[WHAT YOU NEED TO DO] Count the lines in the records below that contain the word "Hora", and reply with only that number.

[DATA TO EXAMINE]
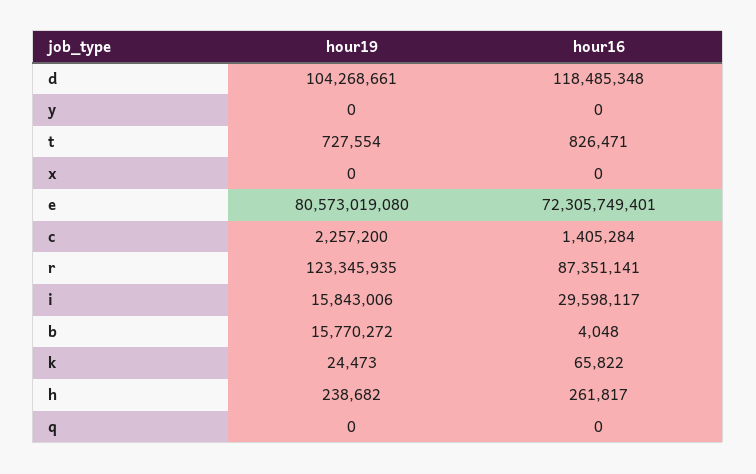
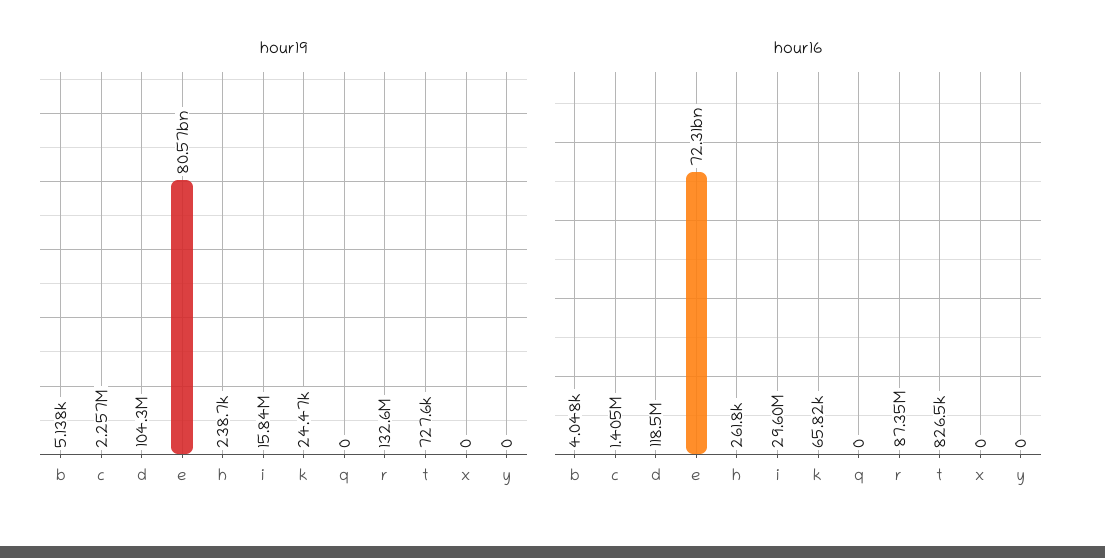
  {
    "hour19": {
      "d": 104268661,
      "y": 0,
      "t": 727554,
      "x": 0,
      "e": 80573019080,
      "c": 2257200,
-     "r": 123345935,
+     "r": 132600000,
      "i": 15843006,
-     "b": 15770272,
+     "b": 5138,
      "k": 24473,
      "h": 238682,
      "q": 0
    },
    "hour16": {
      "d": 118485348,
      "y": 0,
      "t": 826471,
      "x": 0,
      "e": 72305749401,
      "c": 1405284,
      "r": 87351141,
      "i": 29598117,
      "b": 4048,
      "k": 65822,
      "h": 261817,
      "q": 0
    }
  }

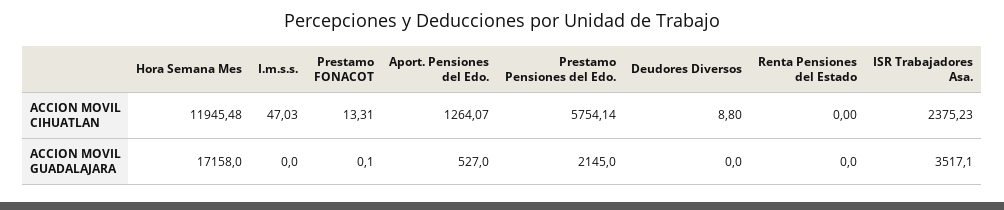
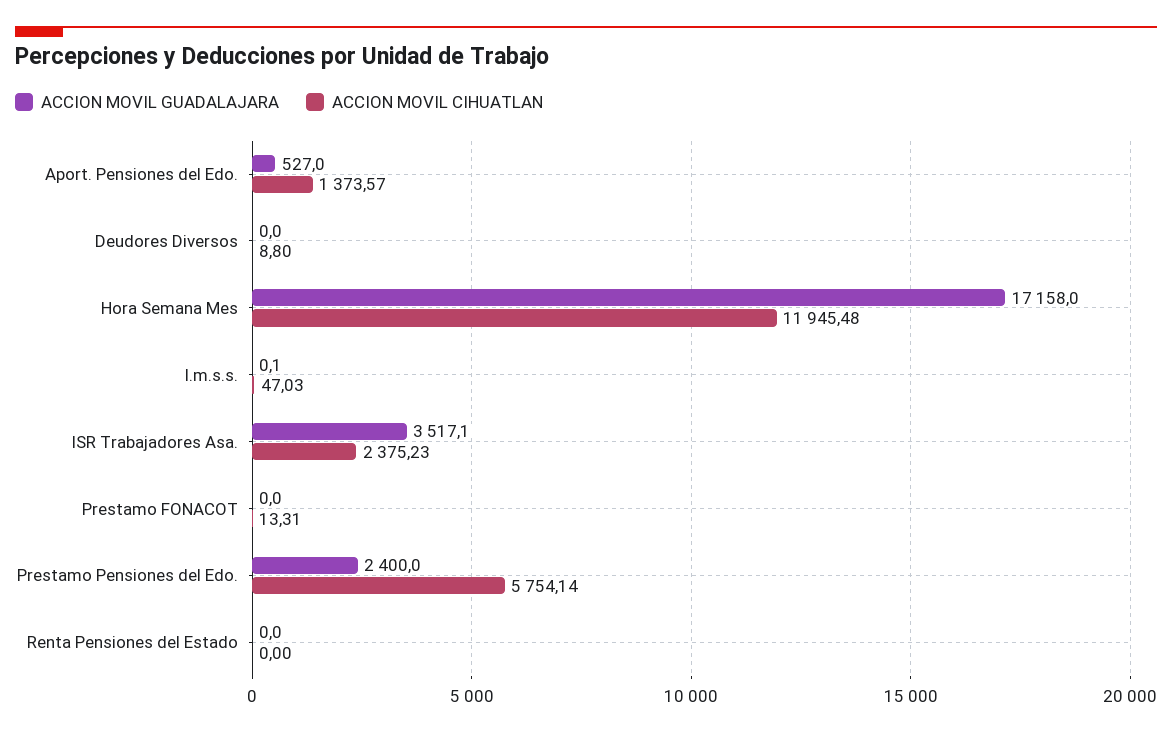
  {
    "ACCION MOVIL CIHUATLAN": {
      "Hora Semana Mes": 11945.48,
      "I.m.s.s.": 47.03,
      "Prestamo FONACOT": 13.31,
-     "Aport. Pensiones del Edo.": 1264.07,
+     "Aport. Pensiones del Edo.": 1373.57,
      "Prestamo Pensiones del Edo.": 5754.14,
      "Deudores Diversos": 8.8,
      "Renta Pensiones del Estado": 0,
      "ISR Trabajadores Asa.": 2375.23
    },
    "ACCION MOVIL GUADALAJARA": {
      "Hora Semana Mes": 17158,
-     "I.m.s.s.": 0,
+     "I.m.s.s.": 0.1,
-     "Prestamo FONACOT": 0.1,
+     "Prestamo FONACOT": 0,
      "Aport. Pensiones del Edo.": 527,
-     "Prestamo Pensiones del Edo.": 2145,
+     "Prestamo Pensiones del Edo.": 2400,
      "Deudores Diversos": 0,
      "Renta Pensiones del Estado": 0,
      "ISR Trabajadores Asa.": 3517.1
    }
  }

[REPLY] 2